START Input data

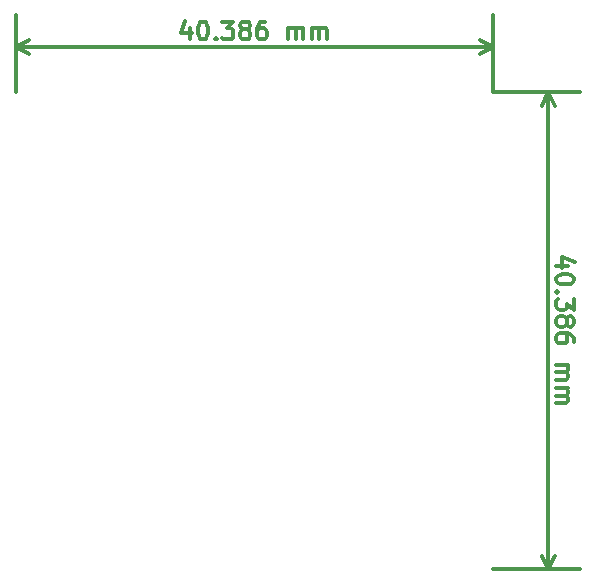
<source format=gbr>
G04 #@! TF.FileFunction,Drawing*
%FSLAX46Y46*%
G04 Gerber Fmt 4.6, Leading zero omitted, Abs format (unit mm)*
G04 Created by KiCad (PCBNEW 4.0.2+dfsg1-2~bpo8+1-stable) date Fri 31 Mar 2017 07:50:44 PM CEST*
%MOMM*%
G01*
G04 APERTURE LIST*
%ADD10C,0.100000*%
%ADD11C,0.300000*%
G04 APERTURE END LIST*
D10*
D11*
X173883429Y-91020001D02*
X172883429Y-91020001D01*
X174454857Y-90662858D02*
X173383429Y-90305715D01*
X173383429Y-91234287D01*
X174383429Y-92091429D02*
X174383429Y-92234286D01*
X174312000Y-92377143D01*
X174240571Y-92448572D01*
X174097714Y-92520001D01*
X173812000Y-92591429D01*
X173454857Y-92591429D01*
X173169143Y-92520001D01*
X173026286Y-92448572D01*
X172954857Y-92377143D01*
X172883429Y-92234286D01*
X172883429Y-92091429D01*
X172954857Y-91948572D01*
X173026286Y-91877143D01*
X173169143Y-91805715D01*
X173454857Y-91734286D01*
X173812000Y-91734286D01*
X174097714Y-91805715D01*
X174240571Y-91877143D01*
X174312000Y-91948572D01*
X174383429Y-92091429D01*
X173026286Y-93234286D02*
X172954857Y-93305714D01*
X172883429Y-93234286D01*
X172954857Y-93162857D01*
X173026286Y-93234286D01*
X172883429Y-93234286D01*
X174383429Y-93805715D02*
X174383429Y-94734286D01*
X173812000Y-94234286D01*
X173812000Y-94448572D01*
X173740571Y-94591429D01*
X173669143Y-94662858D01*
X173526286Y-94734286D01*
X173169143Y-94734286D01*
X173026286Y-94662858D01*
X172954857Y-94591429D01*
X172883429Y-94448572D01*
X172883429Y-94020000D01*
X172954857Y-93877143D01*
X173026286Y-93805715D01*
X173740571Y-95591429D02*
X173812000Y-95448571D01*
X173883429Y-95377143D01*
X174026286Y-95305714D01*
X174097714Y-95305714D01*
X174240571Y-95377143D01*
X174312000Y-95448571D01*
X174383429Y-95591429D01*
X174383429Y-95877143D01*
X174312000Y-96020000D01*
X174240571Y-96091429D01*
X174097714Y-96162857D01*
X174026286Y-96162857D01*
X173883429Y-96091429D01*
X173812000Y-96020000D01*
X173740571Y-95877143D01*
X173740571Y-95591429D01*
X173669143Y-95448571D01*
X173597714Y-95377143D01*
X173454857Y-95305714D01*
X173169143Y-95305714D01*
X173026286Y-95377143D01*
X172954857Y-95448571D01*
X172883429Y-95591429D01*
X172883429Y-95877143D01*
X172954857Y-96020000D01*
X173026286Y-96091429D01*
X173169143Y-96162857D01*
X173454857Y-96162857D01*
X173597714Y-96091429D01*
X173669143Y-96020000D01*
X173740571Y-95877143D01*
X174383429Y-97448571D02*
X174383429Y-97162857D01*
X174312000Y-97020000D01*
X174240571Y-96948571D01*
X174026286Y-96805714D01*
X173740571Y-96734285D01*
X173169143Y-96734285D01*
X173026286Y-96805714D01*
X172954857Y-96877142D01*
X172883429Y-97020000D01*
X172883429Y-97305714D01*
X172954857Y-97448571D01*
X173026286Y-97520000D01*
X173169143Y-97591428D01*
X173526286Y-97591428D01*
X173669143Y-97520000D01*
X173740571Y-97448571D01*
X173812000Y-97305714D01*
X173812000Y-97020000D01*
X173740571Y-96877142D01*
X173669143Y-96805714D01*
X173526286Y-96734285D01*
X172883429Y-99377142D02*
X173883429Y-99377142D01*
X173740571Y-99377142D02*
X173812000Y-99448570D01*
X173883429Y-99591428D01*
X173883429Y-99805713D01*
X173812000Y-99948570D01*
X173669143Y-100019999D01*
X172883429Y-100019999D01*
X173669143Y-100019999D02*
X173812000Y-100091428D01*
X173883429Y-100234285D01*
X173883429Y-100448570D01*
X173812000Y-100591428D01*
X173669143Y-100662856D01*
X172883429Y-100662856D01*
X172883429Y-101377142D02*
X173883429Y-101377142D01*
X173740571Y-101377142D02*
X173812000Y-101448570D01*
X173883429Y-101591428D01*
X173883429Y-101805713D01*
X173812000Y-101948570D01*
X173669143Y-102019999D01*
X172883429Y-102019999D01*
X173669143Y-102019999D02*
X173812000Y-102091428D01*
X173883429Y-102234285D01*
X173883429Y-102448570D01*
X173812000Y-102591428D01*
X173669143Y-102662856D01*
X172883429Y-102662856D01*
X172212000Y-76327000D02*
X172212000Y-116713000D01*
X167513000Y-76327000D02*
X174912000Y-76327000D01*
X167513000Y-116713000D02*
X174912000Y-116713000D01*
X172212000Y-116713000D02*
X171625579Y-115586496D01*
X172212000Y-116713000D02*
X172798421Y-115586496D01*
X172212000Y-76327000D02*
X171625579Y-77453504D01*
X172212000Y-76327000D02*
X172798421Y-77453504D01*
X141820001Y-70845571D02*
X141820001Y-71845571D01*
X141462858Y-70274143D02*
X141105715Y-71345571D01*
X142034287Y-71345571D01*
X142891429Y-70345571D02*
X143034286Y-70345571D01*
X143177143Y-70417000D01*
X143248572Y-70488429D01*
X143320001Y-70631286D01*
X143391429Y-70917000D01*
X143391429Y-71274143D01*
X143320001Y-71559857D01*
X143248572Y-71702714D01*
X143177143Y-71774143D01*
X143034286Y-71845571D01*
X142891429Y-71845571D01*
X142748572Y-71774143D01*
X142677143Y-71702714D01*
X142605715Y-71559857D01*
X142534286Y-71274143D01*
X142534286Y-70917000D01*
X142605715Y-70631286D01*
X142677143Y-70488429D01*
X142748572Y-70417000D01*
X142891429Y-70345571D01*
X144034286Y-71702714D02*
X144105714Y-71774143D01*
X144034286Y-71845571D01*
X143962857Y-71774143D01*
X144034286Y-71702714D01*
X144034286Y-71845571D01*
X144605715Y-70345571D02*
X145534286Y-70345571D01*
X145034286Y-70917000D01*
X145248572Y-70917000D01*
X145391429Y-70988429D01*
X145462858Y-71059857D01*
X145534286Y-71202714D01*
X145534286Y-71559857D01*
X145462858Y-71702714D01*
X145391429Y-71774143D01*
X145248572Y-71845571D01*
X144820000Y-71845571D01*
X144677143Y-71774143D01*
X144605715Y-71702714D01*
X146391429Y-70988429D02*
X146248571Y-70917000D01*
X146177143Y-70845571D01*
X146105714Y-70702714D01*
X146105714Y-70631286D01*
X146177143Y-70488429D01*
X146248571Y-70417000D01*
X146391429Y-70345571D01*
X146677143Y-70345571D01*
X146820000Y-70417000D01*
X146891429Y-70488429D01*
X146962857Y-70631286D01*
X146962857Y-70702714D01*
X146891429Y-70845571D01*
X146820000Y-70917000D01*
X146677143Y-70988429D01*
X146391429Y-70988429D01*
X146248571Y-71059857D01*
X146177143Y-71131286D01*
X146105714Y-71274143D01*
X146105714Y-71559857D01*
X146177143Y-71702714D01*
X146248571Y-71774143D01*
X146391429Y-71845571D01*
X146677143Y-71845571D01*
X146820000Y-71774143D01*
X146891429Y-71702714D01*
X146962857Y-71559857D01*
X146962857Y-71274143D01*
X146891429Y-71131286D01*
X146820000Y-71059857D01*
X146677143Y-70988429D01*
X148248571Y-70345571D02*
X147962857Y-70345571D01*
X147820000Y-70417000D01*
X147748571Y-70488429D01*
X147605714Y-70702714D01*
X147534285Y-70988429D01*
X147534285Y-71559857D01*
X147605714Y-71702714D01*
X147677142Y-71774143D01*
X147820000Y-71845571D01*
X148105714Y-71845571D01*
X148248571Y-71774143D01*
X148320000Y-71702714D01*
X148391428Y-71559857D01*
X148391428Y-71202714D01*
X148320000Y-71059857D01*
X148248571Y-70988429D01*
X148105714Y-70917000D01*
X147820000Y-70917000D01*
X147677142Y-70988429D01*
X147605714Y-71059857D01*
X147534285Y-71202714D01*
X150177142Y-71845571D02*
X150177142Y-70845571D01*
X150177142Y-70988429D02*
X150248570Y-70917000D01*
X150391428Y-70845571D01*
X150605713Y-70845571D01*
X150748570Y-70917000D01*
X150819999Y-71059857D01*
X150819999Y-71845571D01*
X150819999Y-71059857D02*
X150891428Y-70917000D01*
X151034285Y-70845571D01*
X151248570Y-70845571D01*
X151391428Y-70917000D01*
X151462856Y-71059857D01*
X151462856Y-71845571D01*
X152177142Y-71845571D02*
X152177142Y-70845571D01*
X152177142Y-70988429D02*
X152248570Y-70917000D01*
X152391428Y-70845571D01*
X152605713Y-70845571D01*
X152748570Y-70917000D01*
X152819999Y-71059857D01*
X152819999Y-71845571D01*
X152819999Y-71059857D02*
X152891428Y-70917000D01*
X153034285Y-70845571D01*
X153248570Y-70845571D01*
X153391428Y-70917000D01*
X153462856Y-71059857D01*
X153462856Y-71845571D01*
X127127000Y-72517000D02*
X167513000Y-72517000D01*
X127127000Y-76327000D02*
X127127000Y-69817000D01*
X167513000Y-76327000D02*
X167513000Y-69817000D01*
X167513000Y-72517000D02*
X166386496Y-73103421D01*
X167513000Y-72517000D02*
X166386496Y-71930579D01*
X127127000Y-72517000D02*
X128253504Y-73103421D01*
X127127000Y-72517000D02*
X128253504Y-71930579D01*
M02*

</source>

END Input data

[Task to carry out]
From the records above, transcribe exactly the run of lines that opens with the line holding "X173169143Y-92520001D01*" and closes with the line holding "X173026286Y-95377143D01*", both included.

[Written solution]
X173169143Y-92520001D01*
X173026286Y-92448572D01*
X172954857Y-92377143D01*
X172883429Y-92234286D01*
X172883429Y-92091429D01*
X172954857Y-91948572D01*
X173026286Y-91877143D01*
X173169143Y-91805715D01*
X173454857Y-91734286D01*
X173812000Y-91734286D01*
X174097714Y-91805715D01*
X174240571Y-91877143D01*
X174312000Y-91948572D01*
X174383429Y-92091429D01*
X173026286Y-93234286D02*
X172954857Y-93305714D01*
X172883429Y-93234286D01*
X172954857Y-93162857D01*
X173026286Y-93234286D01*
X172883429Y-93234286D01*
X174383429Y-93805715D02*
X174383429Y-94734286D01*
X173812000Y-94234286D01*
X173812000Y-94448572D01*
X173740571Y-94591429D01*
X173669143Y-94662858D01*
X173526286Y-94734286D01*
X173169143Y-94734286D01*
X173026286Y-94662858D01*
X172954857Y-94591429D01*
X172883429Y-94448572D01*
X172883429Y-94020000D01*
X172954857Y-93877143D01*
X173026286Y-93805715D01*
X173740571Y-95591429D02*
X173812000Y-95448571D01*
X173883429Y-95377143D01*
X174026286Y-95305714D01*
X174097714Y-95305714D01*
X174240571Y-95377143D01*
X174312000Y-95448571D01*
X174383429Y-95591429D01*
X174383429Y-95877143D01*
X174312000Y-96020000D01*
X174240571Y-96091429D01*
X174097714Y-96162857D01*
X174026286Y-96162857D01*
X173883429Y-96091429D01*
X173812000Y-96020000D01*
X173740571Y-95877143D01*
X173740571Y-95591429D01*
X173669143Y-95448571D01*
X173597714Y-95377143D01*
X173454857Y-95305714D01*
X173169143Y-95305714D01*
X173026286Y-95377143D01*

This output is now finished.